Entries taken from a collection

----------------------------------------

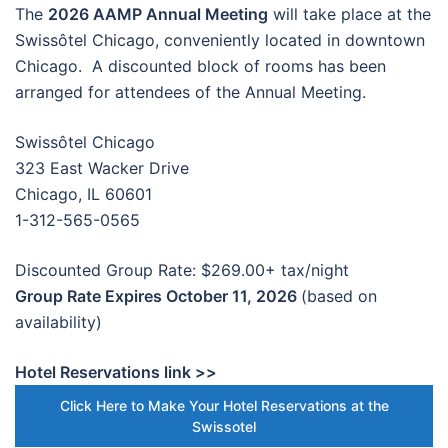
The
2026 AAMP Annual Meeting
will take place at the
Swissôtel Chicago, conveniently located in downtown
Chicago. A discounted block of rooms has been
arranged for attendees of the Annual Meeting.
Swissôtel Chicago
323 East Wacker Drive
Chicago, IL 60601
1-312-565-0565
Discounted Group Rate: $269.00+ tax/night
Group Rate Expires October 11, 2026
(based on
availability)
Hotel Reservations link >>
Click Here to Make Your Hotel Reservations at the
Swissotel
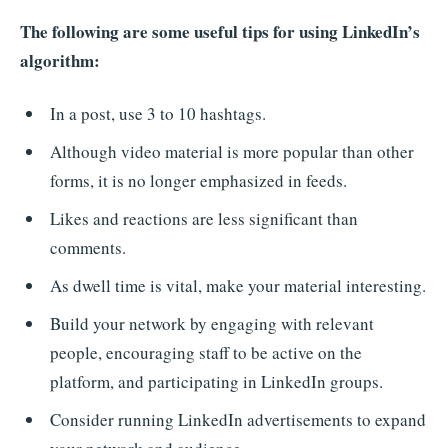
The following are some useful tips for using LinkedIn’s
algorithm:
In a post, use 3 to 10 hashtags.
Although video material is more popular than other
forms, it is no longer emphasized in feeds.
Likes and reactions are less significant than
comments.
As dwell time is vital, make your material interesting.
Build your network by engaging with relevant
people, encouraging staff to be active on the
platform, and participating in LinkedIn groups.
Consider running LinkedIn advertisements to expand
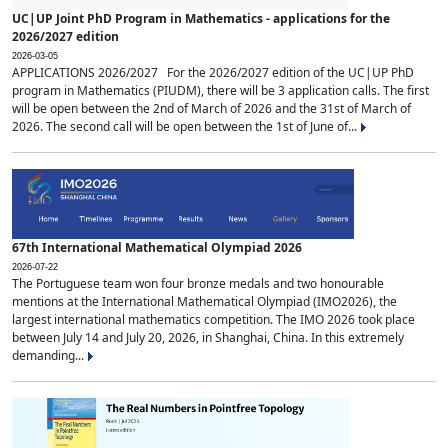
UC|UP Joint PhD Program in Mathematics - applications for the
2026/2027 edition
2026-03-05
APPLICATIONS 2026/2027 For the 2026/2027 edition of the UC|UP PhD
program in Mathematics (PIUDM), there will be 3 application calls. The first
will be open between the 2nd of March of 2026 and the 31st of March of
2026. The second call will be open between the 1st of June of...
67th International Mathematical Olympiad 2026
2026-07-22
The Portuguese team won four bronze medals and two honourable
mentions at the International Mathematical Olympiad (IMO2026), the
largest international mathematics competition. The IMO 2026 took place
between July 14 and July 20, 2026, in Shanghai, China. In this extremely
demanding...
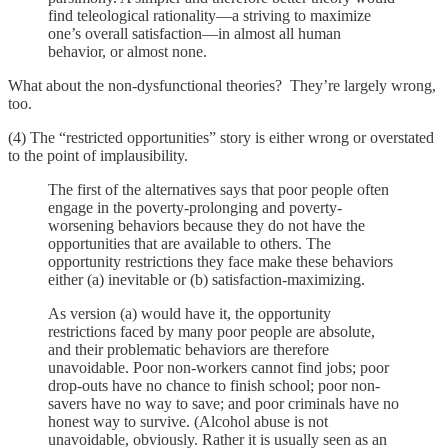
find teleological rationality—a striving to maximize
one’s overall satisfaction—in almost all human
behavior, or almost none.
What about the non-dysfunctional theories? They’re largely wrong,
too.
(4) The “restricted opportunities” story is either wrong or overstated
to the point of implausibility.
The first of the alternatives says that poor people often
engage in the poverty-prolonging and poverty-
worsening behaviors because they do not have the
opportunities that are available to others. The
opportunity restrictions they face make these behaviors
either (a) inevitable or (b) satisfaction-maximizing.
As version (a) would have it, the opportunity
restrictions faced by many poor people are absolute,
and their problematic behaviors are therefore
unavoidable. Poor non-workers cannot find jobs; poor
drop-outs have no chance to finish school; poor non-
savers have no way to save; and poor criminals have no
honest way to survive. (Alcohol abuse is not
unavoidable, obviously. Rather it is usually seen as an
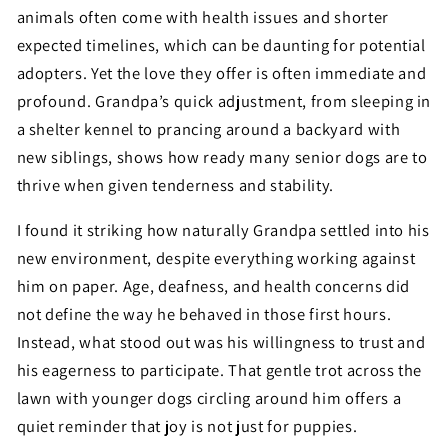
animals often come with health issues and shorter
expected timelines, which can be daunting for potential
adopters. Yet the love they offer is often immediate and
profound. Grandpa’s quick adjustment, from sleeping in
a shelter kennel to prancing around a backyard with
new siblings, shows how ready many senior dogs are to
thrive when given tenderness and stability.
I found it striking how naturally Grandpa settled into his
new environment, despite everything working against
him on paper. Age, deafness, and health concerns did
not define the way he behaved in those first hours.
Instead, what stood out was his willingness to trust and
his eagerness to participate. That gentle trot across the
lawn with younger dogs circling around him offers a
quiet reminder that joy is not just for puppies.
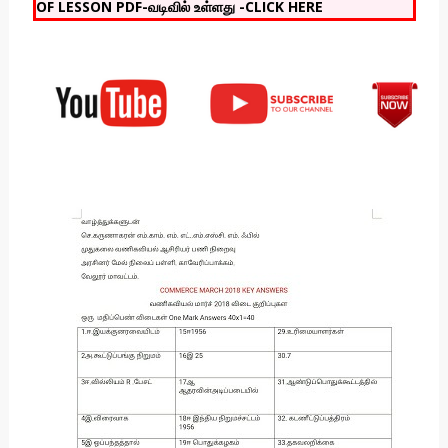
OF LESSON PDF-வடிவில் உள்ளது -CLICK HERE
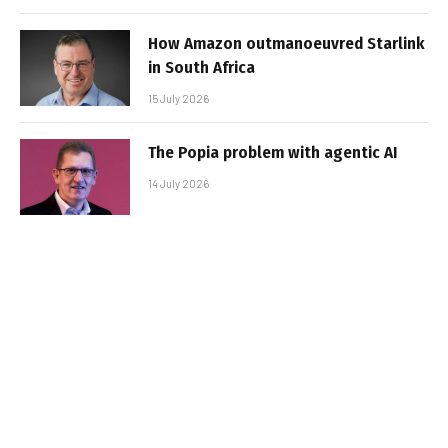
How Amazon outmanoeuvred Starlink
in South Africa
15 July 2026
The Popia problem with agentic AI
14 July 2026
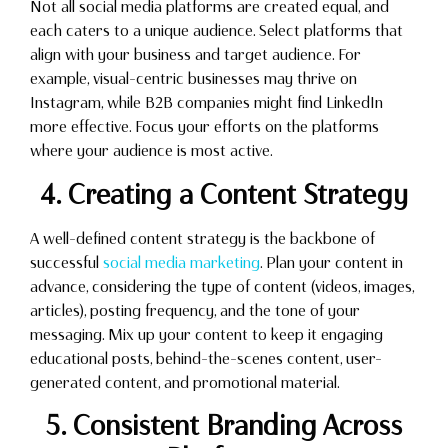
Not all social media platforms are created equal, and
each caters to a unique audience. Select platforms that
align with your business and target audience. For
example, visual-centric businesses may thrive on
Instagram, while B2B companies might find LinkedIn
more effective. Focus your efforts on the platforms
where your audience is most active.
4. Creating a Content Strategy
A well-defined content strategy is the backbone of
successful
social media marketing
. Plan your content in
advance, considering the type of content (videos, images,
articles), posting frequency, and the tone of your
messaging. Mix up your content to keep it engaging
educational posts, behind-the-scenes content, user-
generated content, and promotional material.
5. Consistent Branding Across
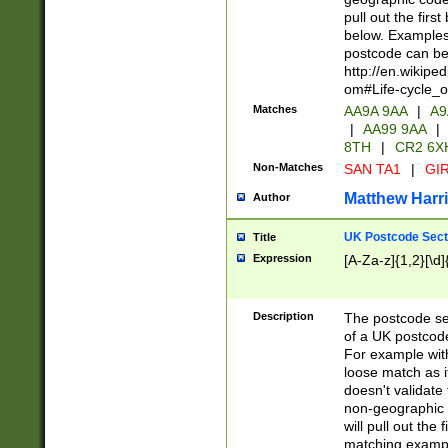
pull out the firs
below. Examples 
postcode can be
http://en.wikipe
om#Life-cycle_
Matches
AA9A 9AA
|
A9
|
AA99 9AA
|
8TH
|
CR2 6X
Non-Matches
SAN TA1
|
GIR
Matthew Harr
Author
UK Postcode Sect
Title
Expression
[A-Za-z]{1,2}[\d]
Description
The postcode sect
of a UK postcode
For example wit
loose match as it
doesn't validate 
non-geographic 
will pull out the
matching exampl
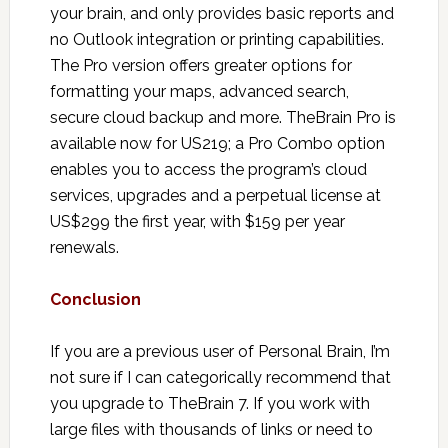
your brain, and only provides basic reports and
no Outlook integration or printing capabilities.
The Pro version offers greater options for
formatting your maps, advanced search,
secure cloud backup and more. TheBrain Pro is
available now for US219; a Pro Combo option
enables you to access the program’s cloud
services, upgrades and a perpetual license at
US$299 the first year, with $159 per year
renewals.
Conclusion
If you are a previous user of Personal Brain, I’m
not sure if I can categorically recommend that
you upgrade to TheBrain 7. If you work with
large files with thousands of links or need to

----------------------------------------

Task item: For the word "active", show every line of the entries that holds it.

Result of the task:
people, encouraging staff to be active on the
where your audience is most active.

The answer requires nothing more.